:: WORK TASK ::
On every line of the listing, check for "Camisa"; copy the lines that have it.

*** RECORDED INFORMATION Section Begins ***

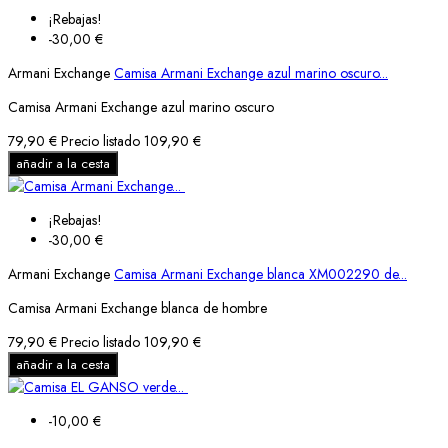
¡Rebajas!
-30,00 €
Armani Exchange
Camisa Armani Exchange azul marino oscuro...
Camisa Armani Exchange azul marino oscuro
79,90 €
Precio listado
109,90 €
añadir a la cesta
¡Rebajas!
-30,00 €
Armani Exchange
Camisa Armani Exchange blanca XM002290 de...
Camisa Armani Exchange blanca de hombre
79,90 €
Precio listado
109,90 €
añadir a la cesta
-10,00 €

*** RECORDED INFORMATION Section Ends ***
*** RECORDED INFORMATION Section Begins ***

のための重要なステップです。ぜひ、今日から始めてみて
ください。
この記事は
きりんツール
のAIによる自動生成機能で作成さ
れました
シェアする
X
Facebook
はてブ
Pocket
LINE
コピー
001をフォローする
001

*** RECORDED INFORMATION Section Ends ***

:: RESPONSE TO THE EXERCISE ::
Camisa Armani Exchange azul marino oscuro...
Camisa Armani Exchange azul marino oscuro
Camisa Armani Exchange blanca XM002290 de...
Camisa Armani Exchange blanca de hombre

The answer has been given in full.